Question:

A 73-year old gentleman presented with a one-year history of persistent bruise-like lesions on the scalp. These had gradually increased in size. There had been no history of trauma and the lesions were asymptomatic.

Answer: C. Angiosarcoma

Angiosarcoma is a highly malignant neoplasm and is usually found in three settings.

It most commonly occurs in the elderly, presenting as a persistent bruise-like patch on the scalp or face. Men are more commonly affected. The diagnosis is often late and is frequently mistaken for cellulitis. With time, nodules, ulceration or plaques appear in the patches and growth is often rapid. Angiosarcoma may also rarely occur in cases of chronic lymphoedema, typically in women who have undergone mastectomy, axillary lymph node dissection and radiotherapy (Stewart-Treves syndrome). Angiosarcoma may also uncommonly occur after radiation usually after a lag period of ten years or more. The lower abdomen is a commonly affected site.

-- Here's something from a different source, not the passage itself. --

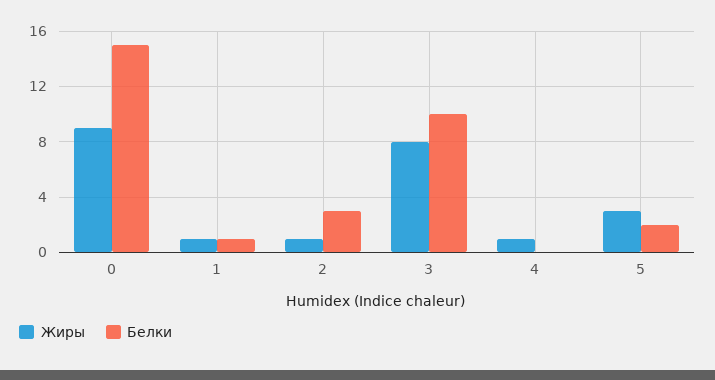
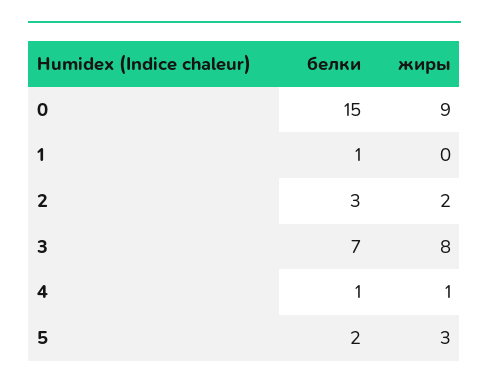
Жиры, 1: 1 -> 0
Жиры, 2: 1 -> 2
Белки, 3: 10 -> 7
Белки, 4: 0 -> 1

Diagnosis is by skin biopsy. Histologically, in the patch stage, there are vascular channels lined by large hyperchromatic endothelial cells infiltrating collagen bundles in the reticular dermis. Lymphocytic infiltrates can also be found. In the nodular or plaque stage, a more solid picture composed mainly of spindle cells is seen. Ulceration and necrosis may also be present. Histologically, angiosarcoma has to be distinguished from Kaposi's sarcoma.

Early diagnosis and wide excision are important for successful treatment. However, recurrence is common due to early extension into the subcutaneous tissue. Secondary spread is to the lungs, liver and lymph nodes. The prognosis is therefore poor. For large lesions, radiotherapy can be used.